MIT's "Double-Bubble" Airliner Gets a Closer Look
10:43 PM on Mar 29, 2012
A team of MIT, Aurora Flight Sciences and Pratt & Whitney are beginning key windtunnel tests to prove whether an innovative aircraft configuration can deliver big fuel-burn reductions without resorting to exotic airframe and engine technology.
The MIT-lead tream developed the twin-aisle "double-bubble" D8 configuration during NASA-funded N+3 studies completed in 2010. In NASA paralance, N+3 means an aircraft that could enter service around 2035. In those studies, the team concluded that the D8 could reduce fuel burn 70% relative to today's 737-800.
Of that saving, 49% comes from the configuration, with its wide lifting-body fuselage, almost-unswept wing and reduced cruise Mach number, and rear-mounted engines ingesting the fuselage boundary layer. The rest of the 70% reduction comes from 2035-timeframe airframe and engine technologies.
Under a Phase 2 contract from NASA, the team will conduct a series of windtunnel tests to validate that 49% fuel saving from the configuration alone.

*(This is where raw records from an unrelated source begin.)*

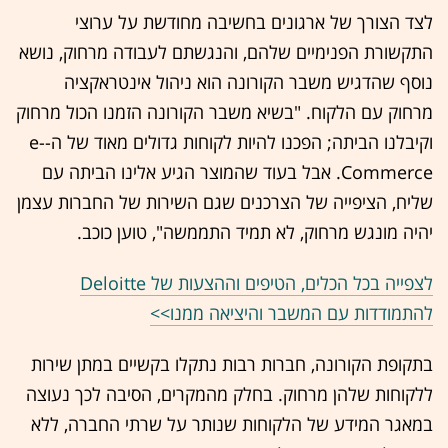
לצד הצורך של ארגונים בחשיבה מחודשת על ערוצי
התקשורת הפנימיים שלהם, והנגשתם לעבודה מרחוק, נושא
נוסף שהדגיש משבר הקורונה הוא ניהול אינטראקציה
מרחוק עם הלקוח. "בשיא משבר הקורונה הזמנו הכול מרחוק
וקיבלנו הביתה; הפכנו להיות לקוחות גדולים מאוד של ה-e-
Commerce. אבל בעוד שהמוצר הגיע אלינו הביתה עם
שליח, הציפייה של הצרכנים שגם השירות של החברות עצמן
יהיה מונגש מרחוק, לא תמיד התממשה", טוען כוכב.
לצפייה בכל הכלים, הטיפים וההצעות של Deloitte
להתמודדות עם המשבר והיציאה ממנו>>
בתקופת הקורונה, חברות רבות נתקלו בקשיים במתן שירות
ללקוחות שלהן מרחוק. בחלק מהמקרים, הסיבה לכך נעוצה
במאגר המידע של הלקוחות שנותר על שרתי החברה, ללא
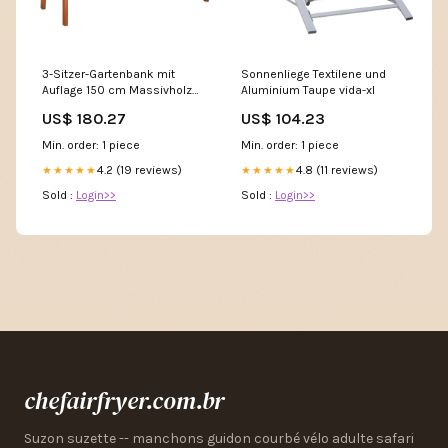
3-Sitzer-Gartenbank mit
Sonnenliege Textilene und
Auflage 150 cm Massivholz
Aluminium Taupe vida-xl
Eukalyptus vida-xl
US$ 180.27
US$ 104.23
Min. order: 1 piece
Min. order: 1 piece
4.2 (19 reviews)
4.8 (11 reviews)
★★★★★
★★★★★
Sold :
Login>>
Sold :
Login>>
chefairfryer.com.br
Suzon suzette -- manchons guidon courbé vélo adulte safari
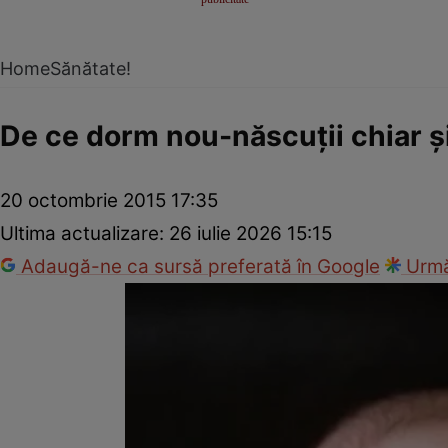
Home
Sănătate!
De ce dorm nou-născuţii chiar şi
20 octombrie 2015 17:35
Ultima actualizare:
26 iulie 2026 15:15
Adaugă-ne ca sursă preferată în Google
Urmă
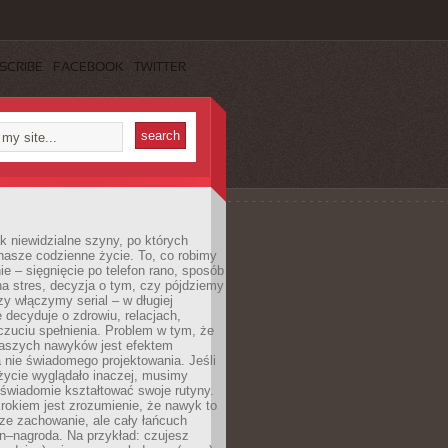
SCRIBE
FACEBOOK
TWITTER
k niewidzialne szyny, po których
nasze codzienne życie. To, co robimy
e – sięgnięcie po telefon rano, sposób
a stres, decyzja o tym, czy pójdziemy
zy włączymy serial – w długiej
 decyduje o zdrowiu, relacjach,
oczuciu spełnienia. Problem w tym, że
aszych nawyków jest efektem
 nie świadomego projektowania. Jeśli
życie wyglądało inaczej, musimy
świadomie kształtować swoje rutyny.
rokiem jest zrozumienie, że nawyk to
ze zachowanie, ale cały łańcuch
n–nagroda. Na przykład: czujesz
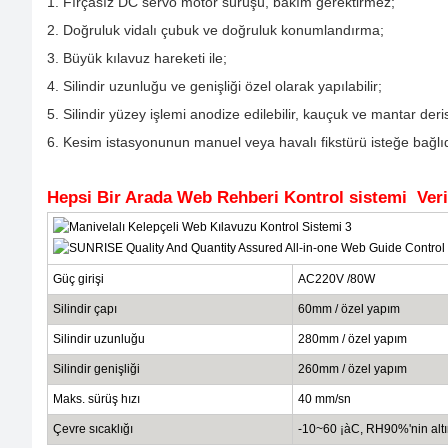
1. Fırçasız DC servo motor sürüşü, bakım gerektirmez;
2. Doğruluk vidalı çubuk ve doğruluk konumlandırma;
3. Büyük kılavuz hareketi ile;
4. Silindir uzunluğu ve genişliği özel olarak yapılabilir;
5. Silindir yüzey işlemi anodize edilebilir, kauçuk ve mantar derisi
6. Kesim istasyonunun manuel veya havalı fikstürü isteğe bağlıd
Hepsi Bir Arada Web Rehberi Kontrol sistemi
Ver
Güç girişi
AC220V /80W
Silindir çapı
60mm / özel yapım
Silindir uzunluğu
280mm / özel yapım
Silindir genişliği
260mm / özel yapım
Maks. sürüş hızı
40 mm/sn
Çevre sıcaklığı
-10~60
¡àC, RH90%'nin alt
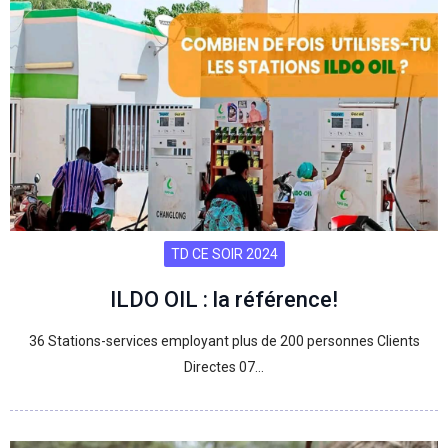
TD CE SOIR 2024
ILDO OIL : la référence!
36 Stations-services employant plus de 200 personnes Clients
Directes 07…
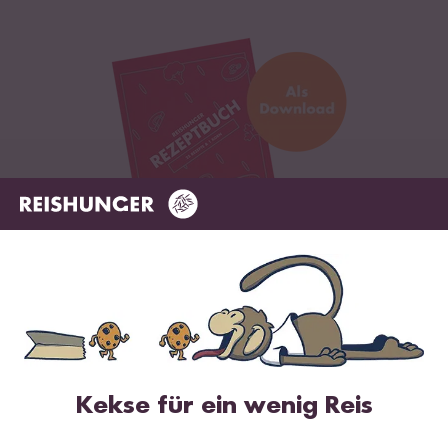
Digitales Rezeptbuch per E-Mail
✔️ 25 leckere Rezepte aus unseren bunten Kochwelten
✔️ Von Sushi über Curry bis hin zu Desserts
✔️ Inklusive Tipps & Tricks für die Zubereitung
Kekse für ein wenig Reis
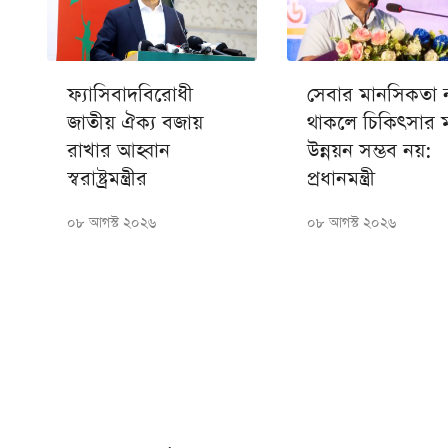
ফ্যাসিবাদবিরোধী
সেবার মানসিকতা 
জাতীয় ঐক্য বজায়
থাকলে চিকিৎসার 
রাখার আহ্বান
উন্নয়ন সম্ভব নয়:
স্বরাষ্ট্রমন্ত্রীর
প্রধানমন্ত্রী
০৮ আগস্ট ২০২৬
০৮ আগস্ট ২০২৬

These have begun with tests of a 1/20th-scale unpowered model of the D8 in MIT's Wright Brothers Wind Tunnel (above) to measure the aerodynamic benefit of the airframe without its integrated engines.
Mark Drela, the MIT professor who developed the TASOPT optimization tool used to design the D8, says the aerodynamic advantages come from the lifting fuselage, which shrinks the wing; the nose-up pitching moment from the upturned nose, which shrinks the horizontal tail; and reducing Mach number to 0.72 from 0.80, which allows a lighter, more-efficient low-sweep wing.
Next will come tunnel tests of 1/11th-scale powered models to measure the benefit of boundary-layer ingestion (BLI). This will involve testing the model first with conventional podded engines...
...then with the engines integrated into the aft fuselage.
Nestled into the rear fuselage, the engines ingest the slower-moving fuselage boundary-later and re-energize the fuselage wake, reducing drag. Slowing the flow into the engines also increases their propulsive efficiency, reducing fuel burn. The D8's lower cruise speed helps, Drela says, as the air entering the fans has a local Mach number of around 0.60, which minimizes flow distortion.
Other advantages of the flush-mounted engines include the ability to minimize the size, weight and drag of the nacelles by using the rear fuselage to align the flow with the engines; shielding engine noise from the ground using the fuselage and "pi-tail"; and reducing engine-out yaw moments, which shrinks the vertical tails.
A disadvantage, says MIT professor Edward Greitzer, is the possibility of engine fratricide - an uncontained failure in engine also taking out the adjacent one. This could be overcome by extra containment or by staggering the engines longitudinally. The team is also studying small-core ultra-high-bypass engines in which the core is aerodynamically coupled via a free power-turbine to an aft fan - an arrangement that could allow more flexibility in lining up the disk burst zones.
The final round of tests, with a 1/4th-scale powered model in NASA Langley's 14 x 22ft subsonic tunnel, will focus on the aero-acoustic performance of the full configuration, with the goal of "traceably comparing" the D8 with the 737-800 to assess the benefits of BLI and identify any unanticipated losses from propulsion/airframe integration, such as the effects of flow distortion into the fans.